Friends are facing a similar situation now, wrestling with the best way forward. ‘I realised it’s an interesting source of drama that affects so many people,’ Beresford says.
Watch the trailer
A hand up along the way
As a young man, Beresford’s interest in film very quickly coalesced around one role. ‘By the time I was 10, I started to remember directors’ names,’ he says. ‘My friends would say, “Oh, we want to go and see this film on the weekend, you coming, Bruce?” And I’d say, “No, the director’s no good,” and go do something else.’

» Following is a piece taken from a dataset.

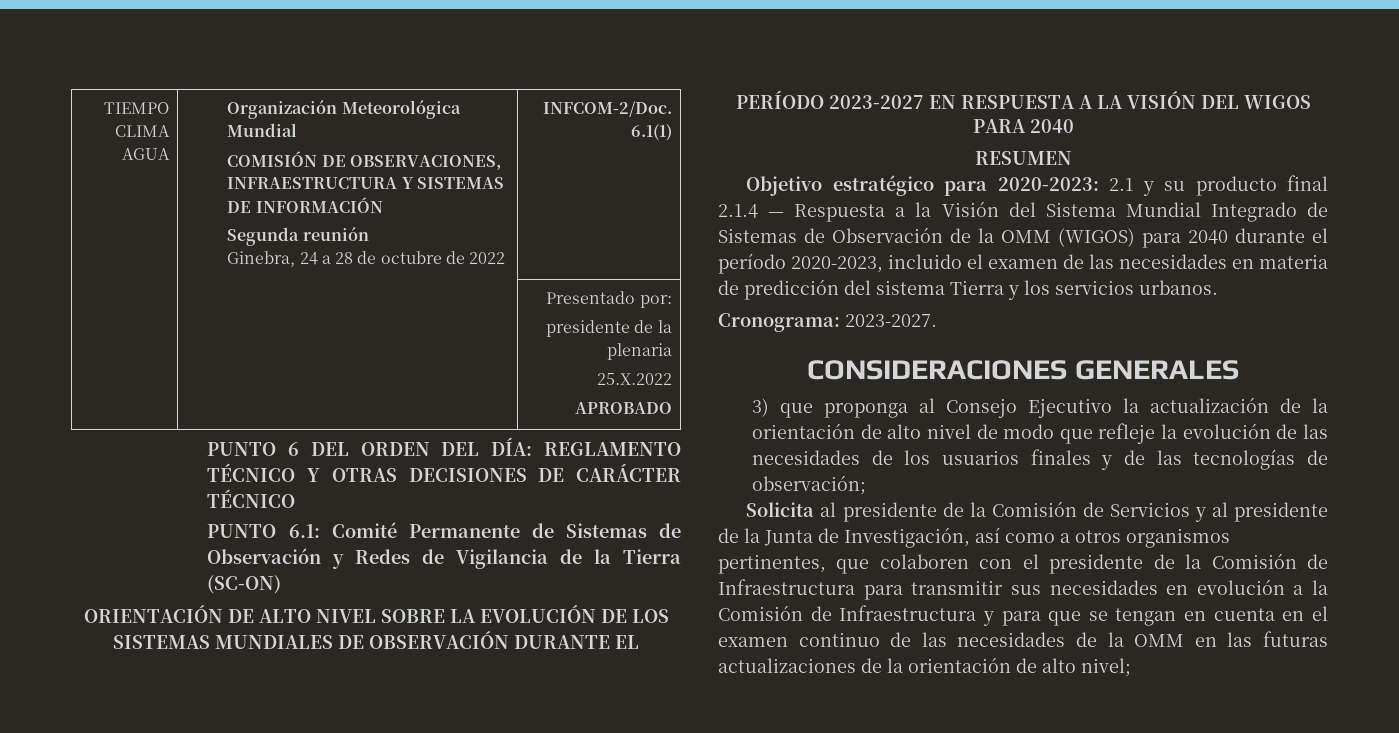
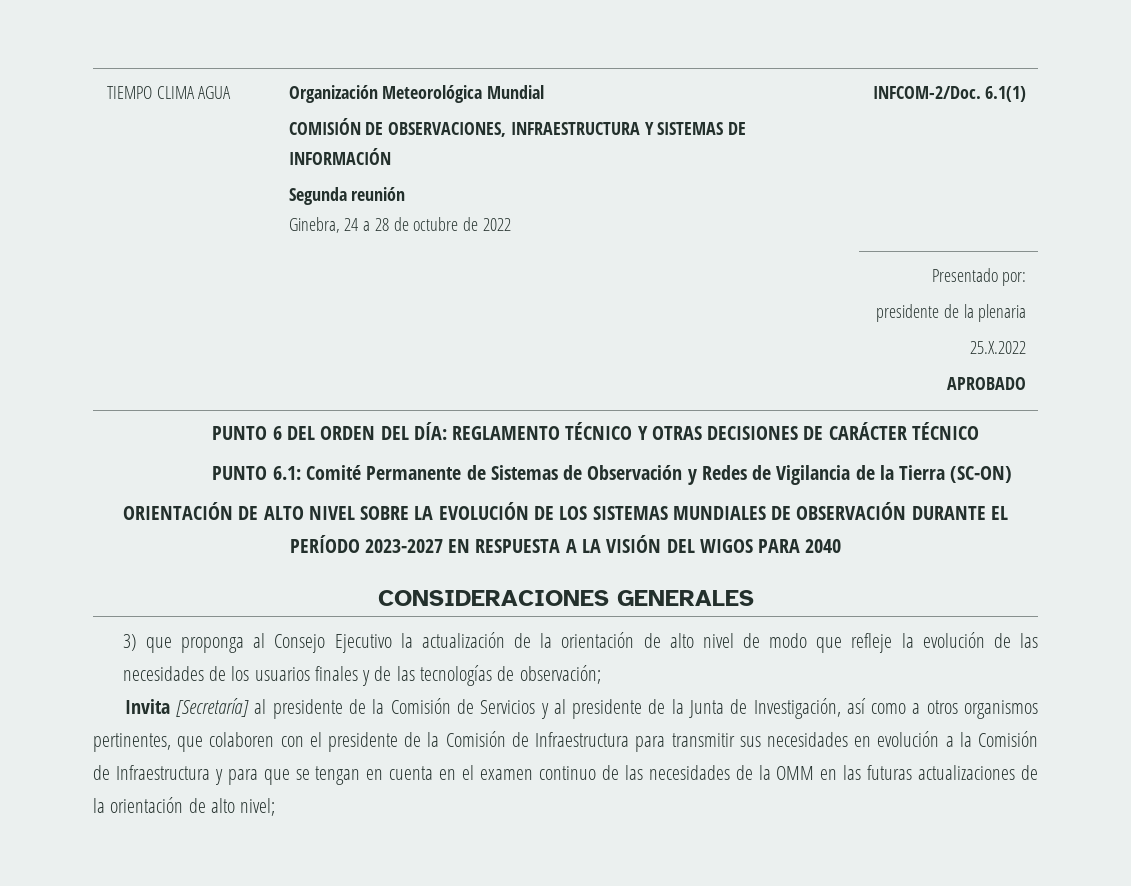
[974,151,1072,165] [746,175,1328,196] [718,201,1328,222] [718,227,1328,248] [718,253,1328,274] [718,279,1218,300] [718,313,937,332] // RESUMEN // Objetivo estratégico para 2020-2023: 2.1 y su producto final 2.1.4 — Respuesta a la Visión del Sistema Mundial Integrado de Sistemas de Observación de la OMM (WIGOS) para 2040 durante el período 2020-2023, incluido el examen de las necesidades en materia de predicción del sistema Tierra y los servicios urbanos. // Cronograma: 2023-2027. -> (842, 546) none
[746,502,815,517] Solicita -> [124,698,250,717] Invita [Secretaría]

He travelled in Europe after graduating from the University of Sydney, then tried to break into the film scene in England, taking an editing gig in Nigeria when that didn’t work out. It’s where he also dipped his toes into theatre directing, eventually returning to London and a gig at the British Film Institute.
He returned home just in time to catch the Australian New Wave, and those barbed reviews for Barry McKenzie stung. ‘[Star] Barry Humphries and I were very taken aback, because we both thought, “Well, it’s just good fun.” But then the reviews came and said, “Oh, this reflects very badly on Australia,” and everyone got very puritanical about it, which surprised us.’
His fortunes soon changed. Beresford insists much of his early success was down to good luck and even better friends. ‘Barry really helped me, as did [cinematographer] Don McAlpine and [producer] Phillip Adams. Their contribution is enormous.’
He adds, ‘Philip called me when I was in London and asked if I’d read a play called Don’s Party.’ Beresford hadn’t, but it sparked another of his great loves. ‘[David] Williamson is such a terrific writer. He’s written about 50 plays and I’ve seen at least 30 of them. I love when plays are full of good, believable dialogue and wonderful conflict.’

Beresford’s natural instincts
Beresford has adapted five plays for the big screen, including Alfred Uhry’s Driving Miss Daisy and Kenneth G Ross’ Breaker Morant, expanding the scope of both. ‘If you actually got hold Kenneth’s play, it’s quite different,’ Beresford says. ‘It wasn’t naturalistic enough, so I did a lot of work on that script.’
Naturalism is key to Beresford. It’s why he values Brown and Porter’s performances so much. And just like theatre or opera, which embrace the intimacy of being right there, Beresford hopes the pendulum swings back from streaming at home towards the communal cinematic experience once more.
‘There’s really nothing to compare with seeing a film on a big screen and having an audience around you,’ he says. ‘No home cinema compares to that.’